It wasn’t long after early humans started banging rocks together that somebody in the tribe thought they could improve on things a bit by doing it with a little rhythm. As such the first musician was born, and since it would be a couple million years before humanity figured out how to record sound, musical performances had to be experienced live throughout most of history. On the cosmic scale of things, Spotify only shows up about a zeptosecond before the big bash at midnight.
So its only fitting that [Linus Åkesson] has perfected the musical floppy drive to the point that it can now be played live. We understand the irony of this being demonstrated via the video below the break, but we think it still gets the point across — rather than having to get a whole array of carefully-scripted drives going to perform something that even comes close to a musical number, he’s able to produce tones by manipulating a single drive in real-time.

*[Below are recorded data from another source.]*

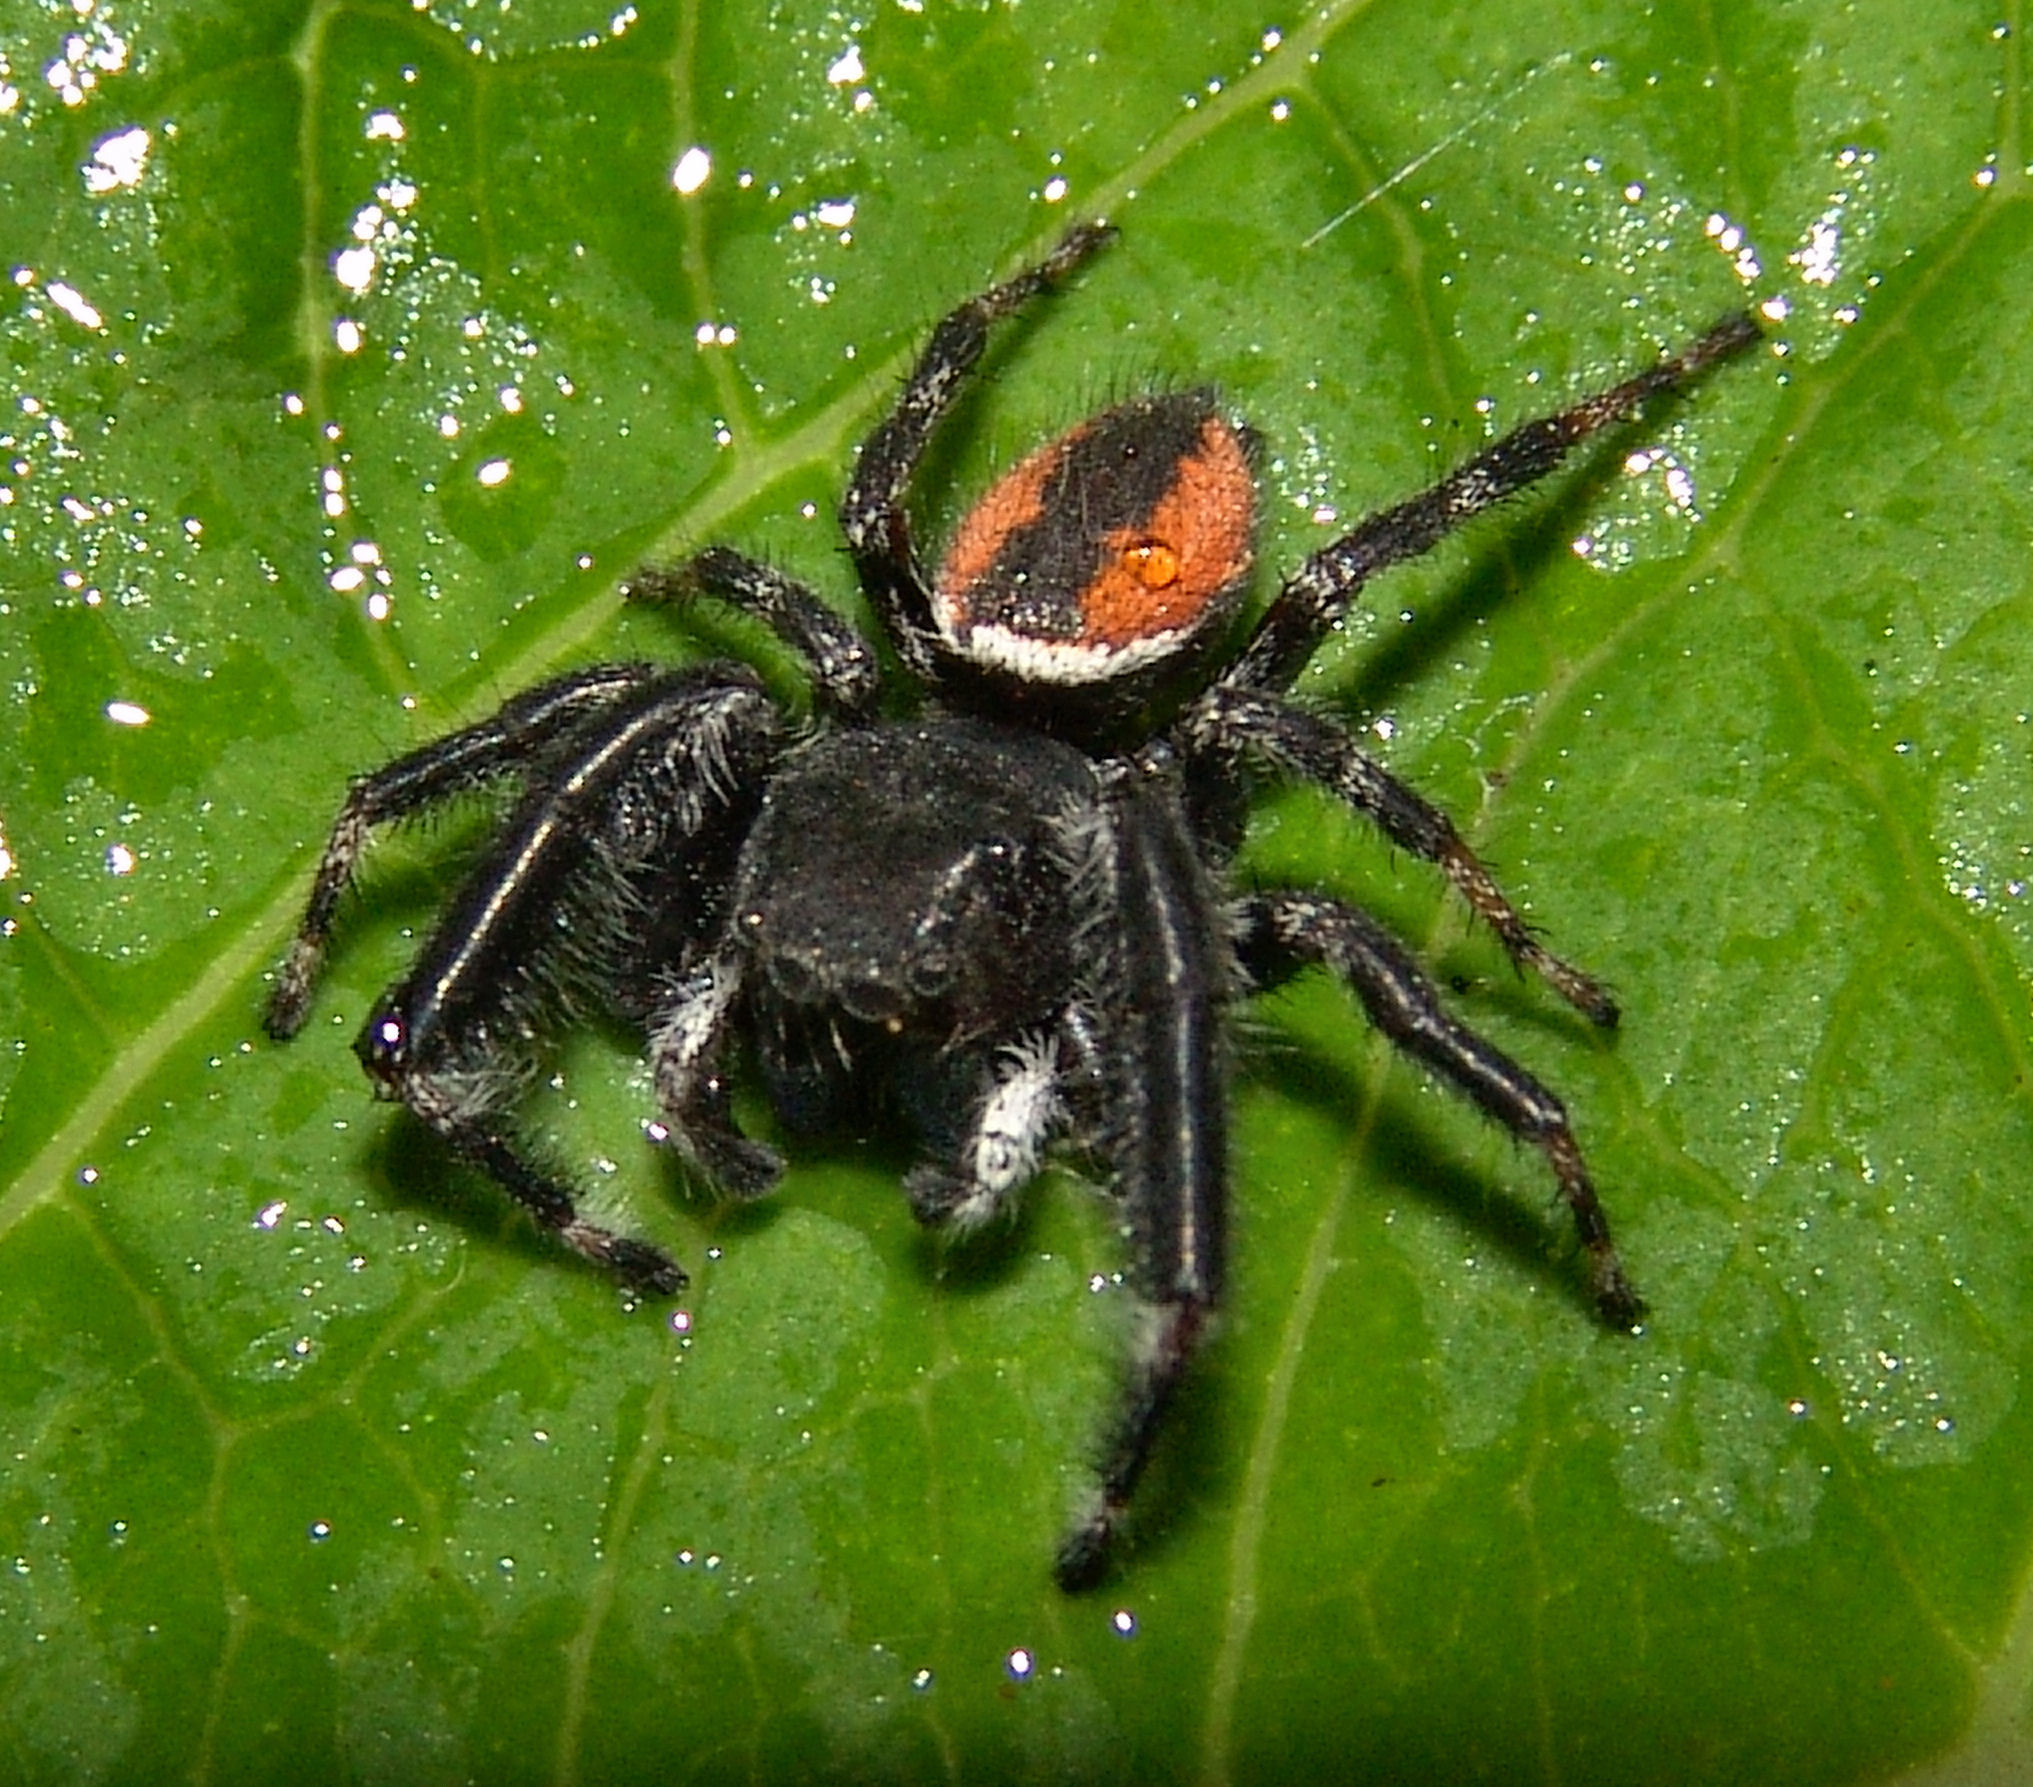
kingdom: Animalia
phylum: Arthropoda
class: Arachnida
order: Araneae
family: Salticidae
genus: Phidippus
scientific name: Phidippus clarus
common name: Brilliant jumping spider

In his write-up, [Linus] not only goes over the general nuts and bolts of making music with floppy drives, but specifically explains how this Commodore 1541-II drive has been modified for its new life as a digital virtuoso. From his experiments to determine which drive moves corresponded to the most pleasing sounds, to the addition of a small microphone and a piezo sensor paired with an LMC662-based amplifier to provide a high-fidelity capture of the drive’s sounds and vibrations, there’s a lot of valuable info here for anyone else looking to make some sweet tunes with their old gear.
We’ve seen something of a resurgence of the floppy drive this year, with folks like Adafruit digging into the classic storage medium, and an experimental project to allow the Arduino IDE to create bootable x86 floppies. You won’t hear any complaints from us — while they might not offer much capacity compared to more modern tech, there’s something about a stack of multi-colored disks with hastily applied labels that warms our cold robotic hearts.
16 thoughts on “Live Floppy Music Adds Elegance To Any Event”
That is a great deal of fun, I’ve never seen anybody use a floppy drive in that way for music, its all been more pipe organ style where each drive or drive grouping plays a note.
I will go downstairs retrieving my jaw which dramatically fells after seing the video
That dramatically fell (sorry not my moma’s tongue)
this dropped your jaw? Then you’d better hold it tight for The Floppotron!
The article and the video rightly precise that the floppotron is another way of using floppy drives to make music, but this is a totally new and better sounding way of doing this. The floppy format is also different.
Moreover, isn’t it a coincidence that this video was published the 3/06 and that the video “Time to say Goodbye, Floppotron 2.0” was published the 6/06 ? Linus Akesson killed the Floppotron.
“Precise” – umm. What? I don’t think that word means what you think it does.
I’m guessing the commentor meant “praised”.
sorry i meant “point out” bad translation
I had my 15 minutes of fame back in 2009 where i used an 8 inch floppy and a HP Scanjet scanner in a rendition of Bohemian Rhapsody.
aaaand there You go
Oh boy 😅
I’m surprised how quickly he can change computers without missing a beat!
He’s a whole lot smarter than I am. I wonder how long that drive’s stepper motor will last.
Linus is a genius :)
We need to appreciate as well his ability at playing baroque music on a C64 keyboard !
I just want to say this is ridiculously impressive. Bach re-used this piece for the organ obbligato part in the opening of BWV 29, but I can’t imagine playing it on a keyboard so foreign in layout compared to what my muscle memory is trained on as an organist. Really impressive!